But the reality was simple: I was sick. Depression severely impaired my thinking and judgment. It was not my fault.

But accepting this has been a continuous process.

For several months after my hospitalizations I was plagued with guilt. I thought I had ruined my then 4-year-old daughter’s summer as well as my husband’s and my therapist’s. I felt severe guilt — guilt about not spending more time with my family, guilt I needed my therapist so much. I had flashbacks to different situations related to being in the hospital and basically felt an ongoing feeling of embarrassment for having been so needy.

But the truth was my daughter had a great summer and her routine was not really interrupted. My husband had a stressful summer, but it was because of illness. My therapist tells me time and time again how there was no reason for her to be mad at me, that I was doing the best I could at the time. The times I can let go of it usually occur after a cognitive exercise of repeatedly telling myself, “I was sick. I was very sick. No one’s life was ruined and there is no reason to blame myself.”

It’s humbling to realize you are not powerful enough to cause depression. This is what I try to hold on to now. It was not my fault I needed the hospital for 12 days last July. It was not my fault my husband and daughter had to get by during those days without my presence. It was not my fault I needed ECT (electroconvulsive therapy) to pull me out of my depression.
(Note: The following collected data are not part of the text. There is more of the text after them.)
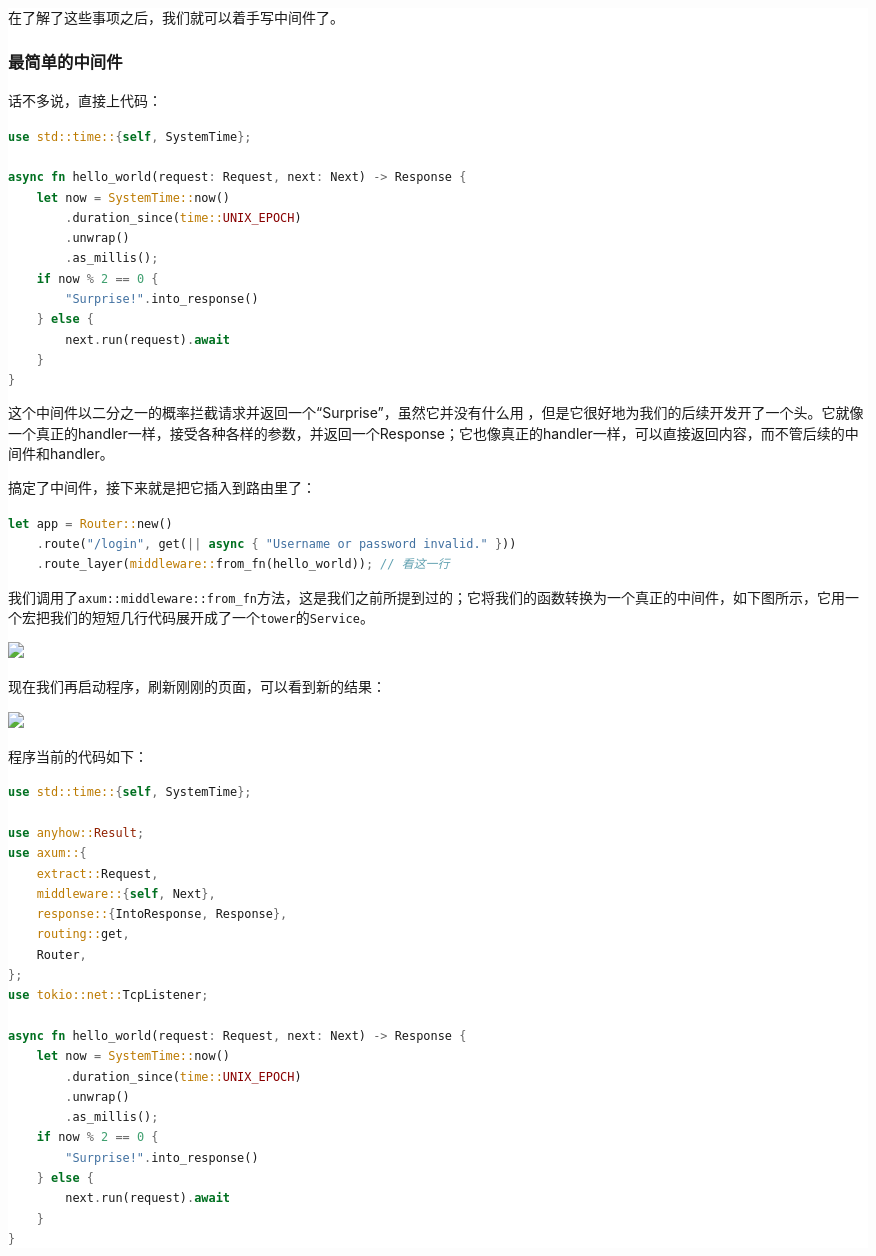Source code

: 在了解了这些事项之后，我们就可以着手写中间件了。

### 最简单的中间件

话不多说，直接上代码：

```rust
use std::time::{self, SystemTime};

async fn hello_world(request: Request, next: Next) -> Response {
    let now = SystemTime::now()
        .duration_since(time::UNIX_EPOCH)
        .unwrap()
        .as_millis();
    if now % 2 == 0 {
        "Surprise!".into_response()
    } else {
        next.run(request).await
    }
}
```

这个中间件以二分之一的概率拦截请求并返回一个“Surprise”，虽然它并没有什么用 ，但是它很好地为我们的后续开发开了一个头。它就像一个真正的handler一样，接受各种各样的参数，并返回一个Response；它也像真正的handler一样，可以直接返回内容，而不管后续的中间件和handler。

搞定了中间件，接下来就是把它插入到路由里了：

```rust
let app = Router::new()
    .route("/login", get(|| async { "Username or password invalid." }))
    .route_layer(middleware::from_fn(hello_world)); // 看这一行
```

我们调用了`axum::middleware::from_fn`方法，这是我们之前所提到过的；它将我们的函数转换为一个真正的中间件，如下图所示，它用一个宏把我们的短短几行代码展开成了一个`tower`的`Service`。

![](https://s.c.accr.cc/picgo/1707218269-4f7482.png)

现在我们再启动程序，刷新刚刚的页面，可以看到新的结果：

![](https://s.c.accr.cc/picgo/1707218381-ab1047.png)

程序当前的代码如下：

```rust
use std::time::{self, SystemTime};

use anyhow::Result;
use axum::{
    extract::Request,
    middleware::{self, Next},
    response::{IntoResponse, Response},
    routing::get,
    Router,
};
use tokio::net::TcpListener;

async fn hello_world(request: Request, next: Next) -> Response {
    let now = SystemTime::now()
        .duration_since(time::UNIX_EPOCH)
        .unwrap()
        .as_millis();
    if now % 2 == 0 {
        "Surprise!".into_response()
    } else {
        next.run(request).await
    }
}
```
It was not my fault I was unable to be a good friend during those months. It was not my fault.

I was lucky to have my family and friends to help me as I regained my footing in my life. I worry for other patients with little support, this traumatic period after illness can be difficult. It can be overwhelming at times, but knowing and feeling the love and support of my family and friends made it manageable.

I continue to struggle with self-blame, but I have more skills to use to manage it. I use my “good cognition,” as my therapist taught me, and use the skills I’ve learned to accept my thoughts and feelings. This will always be a struggle for me, but I am proud of how far I’ve come. I feel hopeful in the future I’ll have the ability not to blame, but to accept.